Dawling!” the large woman said into the most smothering embrace of my entire life, “Where have you been?” Before I could extract myself and come up with a suitable reply — being not quite sure who she was to begin with — she had already sailed adrift to the gentleman standing next to me, quietly quaffing his drink. “Dawling,” she said to him as he choked over his whisky, “where have you been?”
“Who was she?” hissed my wife, who is not entirely partial to women she hasn’t been introduced to acting familiar with her spouse. “I’m not sure,” I admitted, for on recent occasions I seemed to have spent a lot of time identifying people entirely wrongly and didn’t want to fall into the trap again. “But she called you darling,” my wife protested. “Not darling, no,” I pointed out for purpose of record, “she said dawling which, as someone with a keen interest in social anthropology, I mean to point out, could mean anything from a friend to a competitor to a stranger.” “Really,” said my wife, “but how do I know I should believe you?”

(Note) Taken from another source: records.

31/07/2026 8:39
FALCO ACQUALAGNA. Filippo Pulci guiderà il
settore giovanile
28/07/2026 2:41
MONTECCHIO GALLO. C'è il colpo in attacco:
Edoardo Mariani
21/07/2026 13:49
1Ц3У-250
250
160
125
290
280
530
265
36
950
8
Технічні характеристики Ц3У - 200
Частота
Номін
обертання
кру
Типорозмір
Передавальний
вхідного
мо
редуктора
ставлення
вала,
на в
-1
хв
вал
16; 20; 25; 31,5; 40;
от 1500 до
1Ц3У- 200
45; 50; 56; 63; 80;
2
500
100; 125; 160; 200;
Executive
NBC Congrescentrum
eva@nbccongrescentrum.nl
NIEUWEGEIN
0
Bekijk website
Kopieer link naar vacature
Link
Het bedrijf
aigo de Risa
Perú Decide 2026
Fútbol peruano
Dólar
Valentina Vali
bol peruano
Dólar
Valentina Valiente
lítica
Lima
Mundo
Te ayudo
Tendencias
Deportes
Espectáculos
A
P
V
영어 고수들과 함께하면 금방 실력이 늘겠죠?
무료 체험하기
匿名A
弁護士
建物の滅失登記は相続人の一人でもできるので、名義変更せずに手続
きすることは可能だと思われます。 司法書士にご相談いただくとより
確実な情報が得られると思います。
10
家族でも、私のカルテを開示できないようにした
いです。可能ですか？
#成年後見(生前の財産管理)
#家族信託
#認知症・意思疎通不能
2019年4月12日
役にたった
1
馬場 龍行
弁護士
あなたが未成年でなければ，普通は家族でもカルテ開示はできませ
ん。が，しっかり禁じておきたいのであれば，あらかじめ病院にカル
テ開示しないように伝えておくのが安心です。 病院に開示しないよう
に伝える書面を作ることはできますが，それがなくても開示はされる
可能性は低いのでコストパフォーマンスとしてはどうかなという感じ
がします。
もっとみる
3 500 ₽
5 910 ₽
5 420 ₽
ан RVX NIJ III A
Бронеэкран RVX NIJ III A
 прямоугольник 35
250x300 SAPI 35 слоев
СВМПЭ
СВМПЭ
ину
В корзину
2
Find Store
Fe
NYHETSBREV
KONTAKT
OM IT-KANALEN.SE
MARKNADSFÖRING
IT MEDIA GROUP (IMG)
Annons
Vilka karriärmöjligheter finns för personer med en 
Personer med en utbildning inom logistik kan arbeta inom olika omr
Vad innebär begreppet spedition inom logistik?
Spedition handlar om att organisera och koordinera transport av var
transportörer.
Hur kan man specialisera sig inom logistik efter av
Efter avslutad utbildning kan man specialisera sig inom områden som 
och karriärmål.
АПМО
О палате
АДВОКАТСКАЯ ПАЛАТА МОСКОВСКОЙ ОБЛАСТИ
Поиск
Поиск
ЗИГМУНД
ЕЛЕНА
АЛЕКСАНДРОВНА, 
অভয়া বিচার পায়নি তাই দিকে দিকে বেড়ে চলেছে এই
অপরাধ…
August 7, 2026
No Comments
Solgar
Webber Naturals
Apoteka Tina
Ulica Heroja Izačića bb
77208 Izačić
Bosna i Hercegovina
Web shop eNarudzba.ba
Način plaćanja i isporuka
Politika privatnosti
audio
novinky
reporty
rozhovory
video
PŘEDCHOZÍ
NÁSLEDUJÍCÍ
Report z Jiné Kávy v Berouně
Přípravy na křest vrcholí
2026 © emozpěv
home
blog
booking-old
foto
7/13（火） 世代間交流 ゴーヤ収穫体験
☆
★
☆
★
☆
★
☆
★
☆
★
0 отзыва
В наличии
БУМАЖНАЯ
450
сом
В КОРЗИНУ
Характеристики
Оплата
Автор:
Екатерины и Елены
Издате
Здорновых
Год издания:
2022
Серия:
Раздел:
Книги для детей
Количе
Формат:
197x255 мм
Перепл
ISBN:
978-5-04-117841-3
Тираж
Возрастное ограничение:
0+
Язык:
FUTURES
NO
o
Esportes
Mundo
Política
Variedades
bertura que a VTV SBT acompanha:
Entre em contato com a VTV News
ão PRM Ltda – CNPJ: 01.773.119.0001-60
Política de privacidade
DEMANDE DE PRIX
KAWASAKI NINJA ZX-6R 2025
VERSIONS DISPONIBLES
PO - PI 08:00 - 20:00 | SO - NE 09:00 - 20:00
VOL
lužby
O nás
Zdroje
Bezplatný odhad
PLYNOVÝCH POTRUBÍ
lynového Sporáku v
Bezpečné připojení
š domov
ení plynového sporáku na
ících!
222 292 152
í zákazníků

“Trust me,” I assured her, “and watch.”
She didn’t have long to wait for it was an elbow-jogging party where people seemed to spend all their time snogging each other as they said hello or goodbye, with no time left over in between for any conversation. “Maybe they have a speech impediment,” whispered my wife. “Maybe they’ve forgotten how to speak,” I said to her, since these were people who appeared to surface only at night for the express purpose of greeting each other before disappearing into their burrows to hibernate the day away.
“Oye, durrling, I have not seen you since the party yesterday,” a Jane-come-lately latched on to a fashionista while we ogled. “My dear, dear daarleeng,” the fashionista was snatched out of her hands by a fashion designer, but she cut him off with an abrupt, “Bye darl, I have to rush to the loo,” only to be snatched up en route by an upcoming rom-com author, who said, “Oh Dee, not leaving already, are you?” “She must be someone well known,” said my wife, who had been watching in fascination, “now I can tell my friend Sarla that I met a famous model named Dee.” “Oh no,” I explained to her, “the writer called her D, not Dee, and that,” since I know about these things, “is short for darling!”
“Mwah,” the air smacked next to my cheek, “mwah! Darlin’, it’s been forever,” said someone who, by the time her words floated back, was already air-kissing somebody else across the room. “Oh my god,” said an impressively dressed man, his tone all la-di-dah, “look at you dahling, aren’t you the best!” “Me, you daaarrling doll,” riposted the admired one, “I think my answer, and you can lock it, would be to” — long pause for suspense to build up — “agree!” “Oh dear,” said my wife, who combines a provincial head with a searing tongue, “I think I’m going to be sick.” “Not here, darling,” I pleaded, for I feared she might make a scene, “just thing of it as a greeting.
Besides, it’s convenient if you don’t recognise people, all you have to do is call them darling, and you’ll never have to risk being shown up for not knowing who you’re talking with.” “That’s if people would talk to begin with, daahling,” she mimicked, drawing a few tut-tuts from those around us for her mocking pronunciation.
But I need hardly have worried, for no sooner had I turned my head to look around, it was engulfed in a by-now familiar embrace. “Dawling,” said a voice — it could have been déjà-vu — “where have you been?”